● **Bloc de texte**

========

Merci beaucoup d'avoir accepté de rédiger votre interview.


Parcours qui m’a mené au doctorat

Début classique

De base je n’avais jamais le doctorat dans mon champ de mire. J’avais commencé mon parcours d’ingénieur à l’École Nationale Supérieure des Arts et Métiers (ENSAM) à Meknès au Maroc. Je comptais terminer mon parcours de 5 ans avec une spécialité Génie Industriel et Productique (GIP) et travailler dans une des entreprises installées au Maroc — Un parcours plutôt classique pour les gad’zarts (surnoms des étudiants des arts et métiers).

========

● **Données enregistrées**
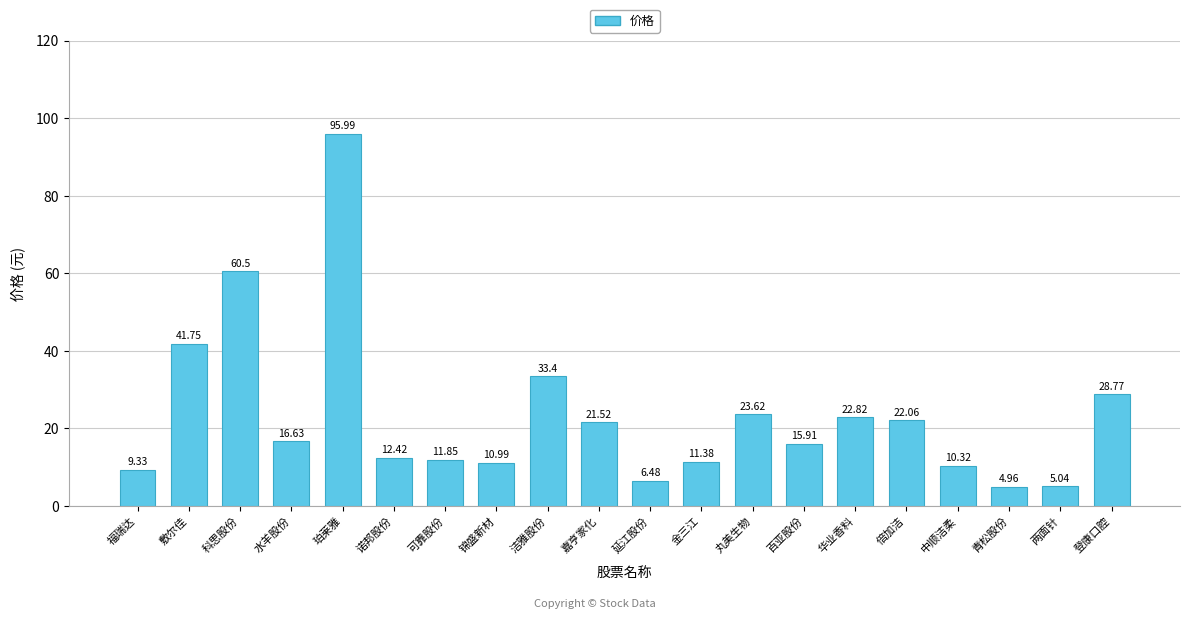

What position from the right is 洁雅股份?

12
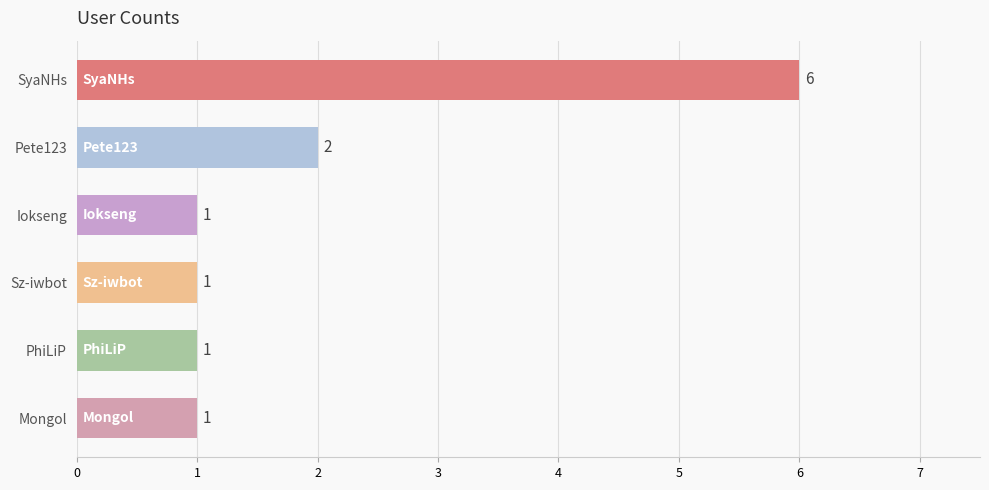

Are the bars horizontal?

Yes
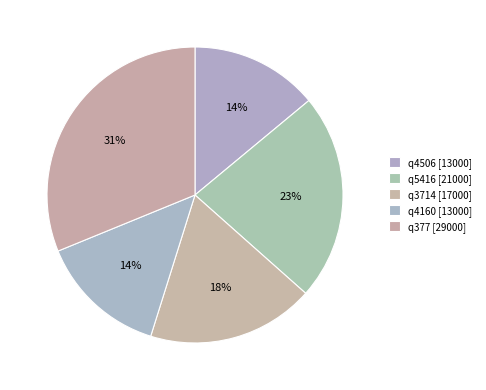

To the nearest percent, what is the average slice percentage?

20%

========

● **Action demandée A**
Extrayez du texte sur le parcours vers le doctorat le passage qui va de « De base je n’avais » à « arts et métiers). ».
● **Action demandée B**
Relevez toutes les précisions placées entre parenthèses dans le texte sur le parcours vers le doctorat.
Les enregistrements forment un matériau distinct du texte.

● **Réponse A**
De base je n’avais jamais le doctorat dans mon champ de mire. J’avais commencé mon parcours d’ingénieur à l’École Nationale Supérieure des Arts et Métiers (ENSAM) à Meknès au Maroc. Je comptais terminer mon parcours de 5 ans avec une spécialité Génie Industriel et Productique (GIP) et travailler dans une des entreprises installées au Maroc — Un parcours plutôt classique pour les gad’zarts (surnoms des étudiants des arts et métiers).

● **Réponse B**
- ENSAM
- GIP
- surnoms des étudiants des arts et métiers